Sunday, May 20, 2012

World Civ Blogs/Collaboration

I recently found out I will be teaching World Civ next year at Timpview instead of Government.  I've been needing to do a mental shift over World Civ and took some time tonight to review materials.

Holly Bowers and Brenna Perry both taught a regular World Civ class last year at Timpview.  I found their blogs which will be invaluable.  It's going to be a tough task to teach all of world history in a semester, BUT it is doable.  Thankfully they have laid a good foundation and I just hope to be able to do it justice.

Here are the links to their blogs:

Mrs. Bower's World Civilizations
Mrs. Perry's World Civilizations

Sunday, May 13, 2012

Update on Mexican Drug Cartels

Here, here and here are more updated articles on the Mexican Drug Cartels.  Now that I know I will be teaching Geography next year (yes!!!!), I would love to use these articles to keep my "cartel day" current.

Thursday, May 3, 2012

Cuban Missile Crisis Video

Holly Bowers pointed out a great cartoon/song that explains the Cuban Missile Crisis.  This would be a great way to wrap up a CMC discussion.  It is super simple and enjoyable to watch.  And it's only 3 minutes about!

Tuesday, May 1, 2012

Cuban Missile Crisis Debate

Another great idea from Rebecca Simmons!

On our day where we discussed JFK and the Cuban Missile Crisis, we began class with some background on the 1960 election, the Space Race and the Bay of Pigs.  I gave this direct instruction as if it was the 1960's and we were feeling the Cold War pressures.

Then we watched a short clip of 13 days to introduce our "current crisis" with missiles being discovered in Cuba in 1962.  We watched from 10:38 to a little after 17 minutes (I cut it off right were Bobby Kennedy says that they should lock a bunch of smart guys in a room to try and figure out what to do).  I told the class that they are the "bunch of smart guys" and need to help advise Kennedy on which of the three options to take in the CMC.  The following are the 3 options:

1. Air Strike/Attack
2. Naval Blockade to prevent Soviets from bringing in more missiles
3. Diplomacy with the Soviets

One student was selected to be JFK and the rest of the students were given different roles.  They each selected a paper from a manila envelope titled with the words Top Secret written on the cover.  Their paper explained who they were.  About ten of the students became the real advisors to Kennedy (Bobby Kennedy, McNamara, etc.) and the students read about that person's stance during the CMC.  The rest of the students got a piece of paper explaining if that they could be a hawk (pro-war) or a dove (pro-peace).
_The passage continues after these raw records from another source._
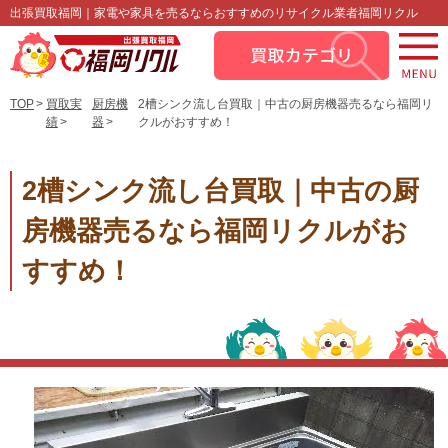
出張買取福岡｜家電や家具を売るならおすすめのリサイクル業者福岡リクル
TOP
買取実
厨房機
2槽シンク流し台買取｜中古の厨房機器売るなら福岡リ
績
器
クルがおすすめ！
2槽シンク流し台買取｜中古の厨
房機器売るなら福岡リクルがお
すすめ！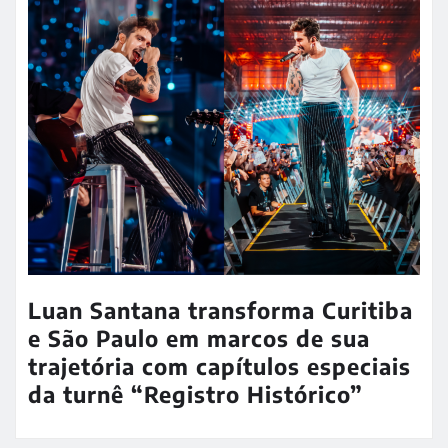
Luan Santana transforma Curitiba
e São Paulo em marcos de sua
trajetória com capítulos especiais
da turnê “Registro Histórico”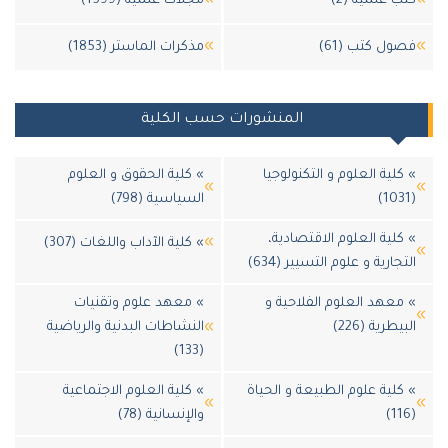
تب علمية (2)
مجلات علمية (1599)
صول كتب (61)
مذكرات الماستر (1853)
المنشورات حسب الكلية
 كلية العلوم و التكنولوجيا
» كلية الحقوق و العلوم
(10
السياسية (798)
 كلية العلوم الاقتصادية،
» كلية الآداب واللغات (307)
لتجارية و علوم التسيير (634)
 معهد العلوم الفلاحية و
» معهد علوم وتقنيات
لبيطرية (226)
النشاطات البدنية والرياضية
(133)
 كلية علوم الطبيعة و الحياة
» كلية العلوم الاجتماعية
(11
والإنسانية (78)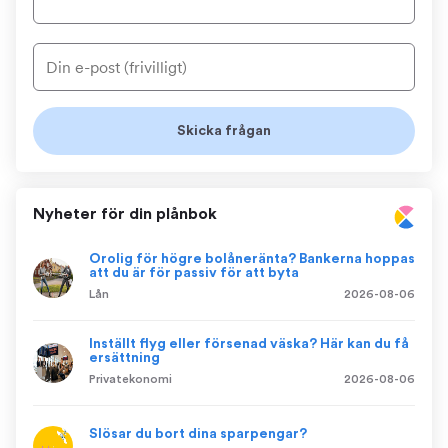
Nyheter för din plånbok
Orolig för högre bolåneränta? Bankerna hoppas
att du är för passiv för att byta
Lån
2026-08-06
Inställt flyg eller försenad väska? Här kan du få
ersättning
Privatekonomi
2026-08-06
Slösar du bort dina sparpengar?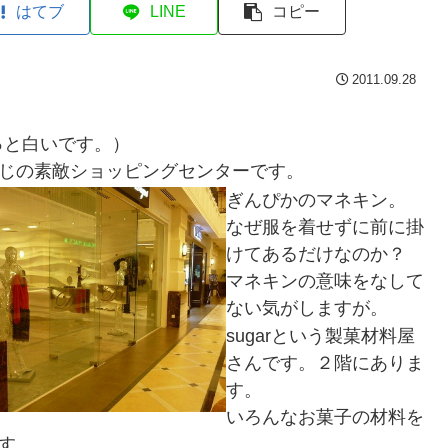
はてブ
LINE
コピー
2011.09.28
っと白いです。）
じの素敵ショッピングセンターです。
ぎんぴかのマネキン。
なぜ服を着せずに前に掛
けてあるだけなのか？
マネキンの意味をなして
ない気がしますが。
sugarという製菓材料屋
さんです。２階にありま
す。
いろんなお菓子の材料を
す。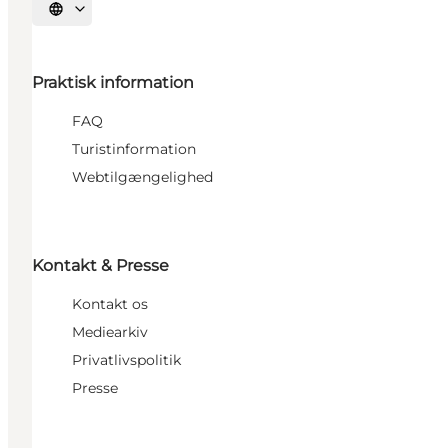
Vælg sprog
Praktisk information
FAQ
Turistinformation
Webtilgængelighed
Kontakt & Presse
Kontakt os
Mediearkiv
Privatlivspolitik
Presse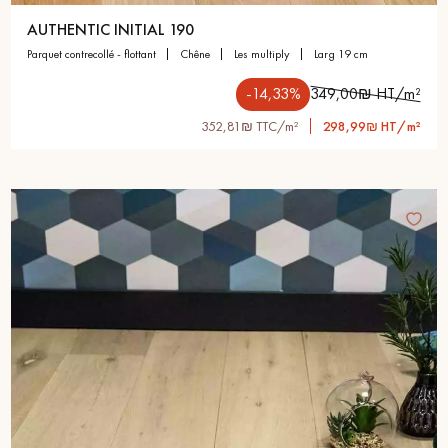
AUTHENTIC INITIAL 190
parquet contrecollé - flottant
chêne
les multiply
larg 19 cm
-14,33%
349,00₪ HT/m²
352,81₪ TTC/m²
298,99₪ HT/m²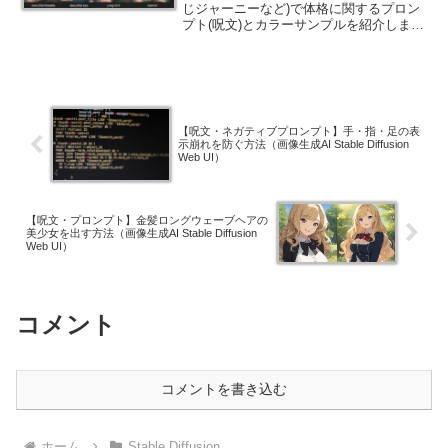
じジャーニーなど)で体格に関するプロン
プト(呪文)とカラーサンプルを紹介しま
す。英語の勉強にもなるので、ご一読く
ださい。
【呪文・ネガティブプロンプト】手・指・足の表
示崩れを防ぐ方法（画像生成AI Stable Diffusion
Web UI）
【呪文・プロンプト】金髪ロングウェーブヘアの
美少女を出す方法（画像生成AI Stable Diffusion
Web UI）
コメント
コメントを書き込む
ホーム
Stable Diffusion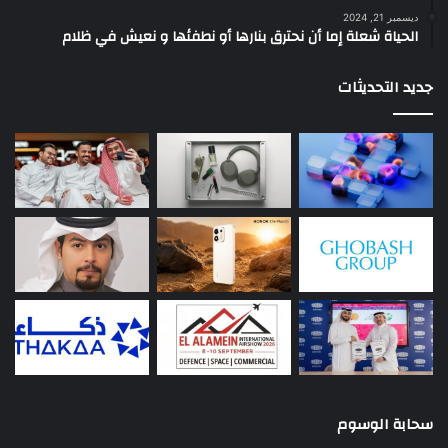
ديسمبر 21, 2024
الحياة شعلة إما أن نحترق بنارها أو نطفئها و نعيش في ظلام
جديد التحديثات
سحابة الوسوم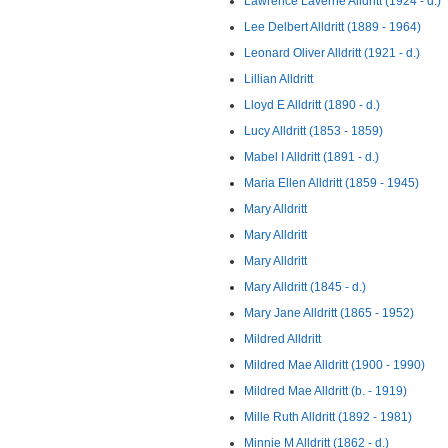
Lawrence Laverne Alldritt (1924 - d.)
Lee Delbert Alldritt (1889 - 1964)
Leonard Oliver Alldritt (1921 - d.)
Lillian Alldritt
Lloyd E Alldritt (1890 - d.)
Lucy Alldritt (1853 - 1859)
Mabel I Alldritt (1891 - d.)
Maria Ellen Alldritt (1859 - 1945)
Mary Alldritt
Mary Alldritt
Mary Alldritt
Mary Alldritt (1845 - d.)
Mary Jane Alldritt (1865 - 1952)
Mildred Alldritt
Mildred Mae Alldritt (1900 - 1990)
Mildred Mae Alldritt (b. - 1919)
Mille Ruth Alldritt (1892 - 1981)
Minnie M Alldritt (1862 - d.)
Students then had 10 minutes to read their paper and write down their notes on what they would say to advise Kennedy (tell them this has to be turned in for points).

Then Kennedy stood and presented his current feelings about the CMC and then opened the floor for others thoughts.

I had Kennedy sit in a comfortable chair facing the podium.  Students were told that they each needed to stand at the podium and present their argument in order to receive points for the day (if they spoke once they got 10 pts, every time they spoke afterwards they got 1 extra credit point).  Kennedy could ask questions of anyone.

I was amazed at how well this worked!  Almost every student stood up of their own free will and presented their argument.

At the end, Kennedy made the decision.  Then we discussed what would happen if that was his real decision (what if we had really done the air strike).

We then debriefed and discussed why he choice the blockade and the real results.


Overall, this requires at least 45 minutes.  I wish we had had more time to allow students to respond to each other and participate more than once.

I used this in both an honors and a regular U.S. History class and it worked great for both!

Here is the website where the original ideas came from.  The website has the documents explaining each person's role as well as a PPT about each possible outcome.

I would totally use this again and would try and incorporate the same "advice" kind of debate for other topics as well.

Early Civil Rights Movement

In subbing for Rebecca Simmons' U.S. History class, I have come across some of her excellent ideas.

Rebecca uses 5 B's to explain the Early Civil Rights Movement.  They are:
1. Baptist Preacher (MLK Jr.)
2. Baseball
3. Brown v. Board of Edu.
4. Montgomery Bus Boycott
5. Bodyguards at School (the Little Rock, AK situation)

In doing some background research for this bit of direct instruction, I came across this great article on America, baseball and integration.  If I were to teach this in the future, I would love to have students maybe read this article on their own.